Pada Tahun 2014, Bambang diundang sebagai Sultan Banten oleh Kesultanan Kelantan di Malaysia, hal tersebut menjadikan semakin kuat pengakuan terhadapnya sebagai pewaris resmi Kesultanan Banten yang mulai datang dari kalangan Internasional.
2015
Pada 3 Februari 2015, Bambang diakui oleh para Ulama Internasional, seperti dari Turki ( Syeikh Fadhil al-Jailani, keturunan Syeikh Abdul Qadir al-Jaelani), Syria, Kelantan-Malaysia dan Pattani-Thailand, sebagai Sultan Banten ke-18 dengan gelar Sultan Syarif Muhammad ash-Shafiuddin.[12] Bambang juga diberikan wasiat dan mandat sebagai pewaris Kesultanan yang memimpin secara budaya dan keislaman bersilaturahim dengan para ulama Banten, masyarakat dan pemerintah daerah.[13]
Gelar Sultan Banten ke-18 milik Ratu Bambang Wisanggeni (BW) resmi dicabut oleh Mahkamah Agung (MA), berdasarkan putusannya bernomor 107 K/Ag/2019.[6] Kisruh gelar Sultan Banten ke-18 bermula di tahun 2016 silam. Saat itu, Pengadilan Agama (PA) Serang mengeluarkan putusan bahwa Ratu Bambang Wisanggeni sebagai pribadi yang memiliki pertalian darah terkuat ke Sultan Syafiudin, Sultan Banten terahir. Putusan itu berdasarkan putusan nomor nomor 316/Pdt.P/2016/PA.Srg pada 22 September 2016. Kemudian Kenadziran Kesultnan Banten mengajukan banding ke Pengadilan Tinggi Agama (PTA) Banten, hingga keluar putusan bernomor 17/Pdt.G/2018/PTA.Btn, tertanggal 13 Desember 2017, yang membatalkan putusan PA Serang.[6]
Pengadilan AgamaSerang angkat bicara terkait pro-kontra pengukuhan tersebut. Pengadilan menyatakan tidak melakukan penetapan gelar Sultan Banten ke-18, melainkan hanya menetapkan Ratu Bagus Hendra Bambang Wisanggeni Soerjaatmadja sebagai ahli waris dari keturunan Kesultanan Banten. Ketetapan Pengadilan AgamaSerang tersebut bernomor 0316/PDT.P/2016/PA.SRG tanggal 22 September2016 tentang Penetapan Ahli Waris.[17]

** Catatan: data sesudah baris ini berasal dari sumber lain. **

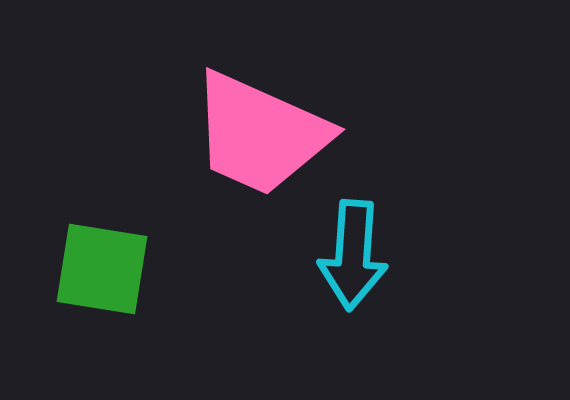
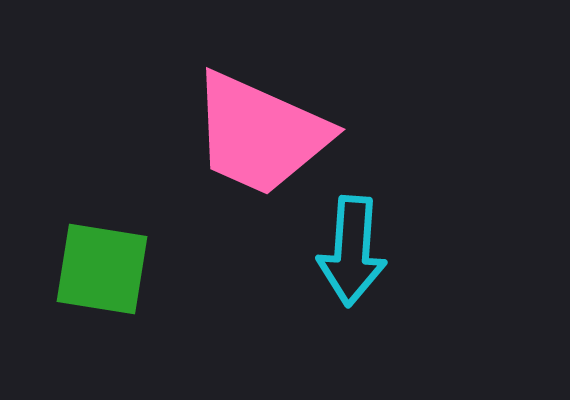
cyan arrow: moved 1 px left, 4 px up
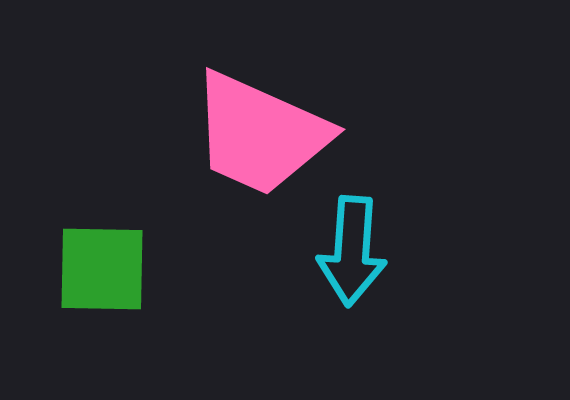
green square: rotated 8 degrees counterclockwise
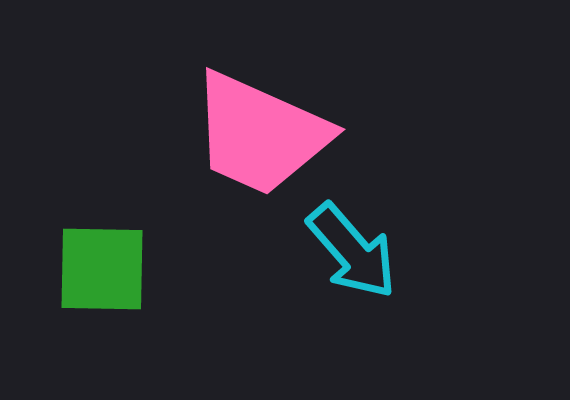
cyan arrow: rotated 45 degrees counterclockwise
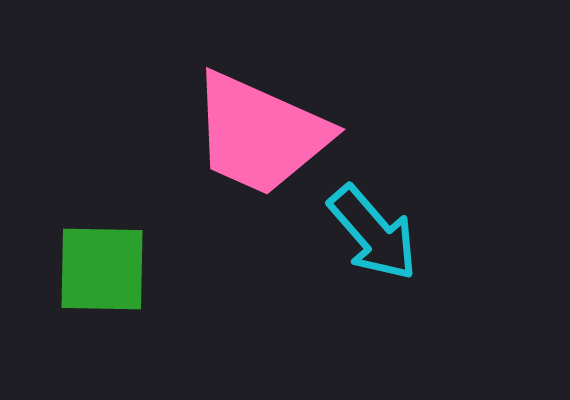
cyan arrow: moved 21 px right, 18 px up
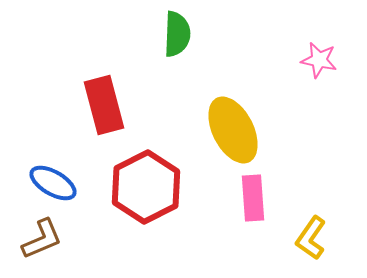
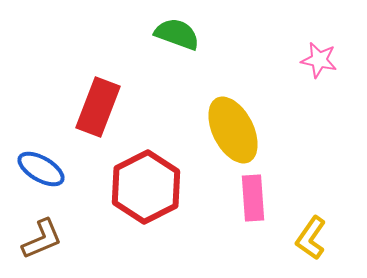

Ketua Pengadilan Agama Negeri Serang, Delih Effendy mengungkapkan, pada Juli 2016 Ratu Bagus Hendra Bambang Wisanggeni Soerjaatmadja telah mengajukan Penetapah Ahli Waris melalui kuasa hukumnya.[18] Dalam permohonan tersebut, Bambang mengaku bahwa dirinya merupakan ahli waris dari ayahnya yang bernama Ratu Bagus Abdul Mughni Soerjaatmadja. Di dalam perjalanan perkaranya, Bambang bersama pengacaranya memberikan saksi-saksi dan bukti-bukti yang menunjukkan bahwa dirinya adalah benar anak dari Ratu Bagus Abdul Mugeni Soerjaatmadja bin Pangeran Ratu Bagus Marjono Soerjaatmadja bin Pangeran Timur Soerjaatmadja bin Sultan Maulana Muhammad Shafiuddin (Sultan Banten yang berdaulat di masa Belanda[3]). Delih Effendi menegaskan, dasar penetapan itulah yang kemudian dijadikan oleh pihak Ratu Bagus Hendra Bambang Wisanggeni Soerjaatmadja sebagai alat bukti pengukuhannya sebagai Sultan Banten yang ke-18. Sementara keputusan tersebut hanya tentang penetapan ahli waris (PAW), bukan penetapan sebagai Sultan Banten, karena Pengadilan Agama tidak pernah dan tidak berwenang untuk memberikan gelar kepada sesorang, termasuk memberikan status bahwa sesorang itu bergelar Sultan.[18]
Sementara itu, Ratu Bagus Hendra Bambang Wisanggeni mengatakan, keputusan Pengadilan Agama Serang nomor 0316/PDT.P/2016/PA.SRG tanggal 22 September 2016 tentang Penetapan Ahli Waris tersebut telah menetapkan dirinya sebagai ahli waris Kesultanan Banten sehingga berhak atas gelar Sultan Banten ke-18. Ia mempersilakan pihak-pihak yang merasa keberatan atas penobatan dirinya sebagai Sultan Banten ke-18 untuk melakukan gugatan hukum.[19] Ia mengungkapkan, sebenarnya dirinya tidak ingin menjadi Sultan Banten. Namun karena garis keturunan, Bambang Wisanggeni mengaku tak bisa menolak atas hak sebagai ahli waris Kesultanan Banten. Sebagai Sultan Banten, ia justru berniat merangkul semua pihak, termasuk yang menolak penobatan dirinya sebagai Sultan Banten. Bambang Wisanggeni ingin mengajak semua untuk bekerja sama membangun kembali kejayaan Kesultanan Banten.[20]
Sementara itu, pihak Majelis Ulama IndonesiaProvinsi Banten menilai konflik horizontal yang terjadi pada penetapan Sultan Banten ke-18 antara pihak Ratu Bagus Hendra Bambang Wisanggeni sebagai ahli waris Kesultanan dengan pihak Kenadziran Kesultanan Banten merupakan urusan keluarga dan harus diselesaikan secara kekeluargaan.[21]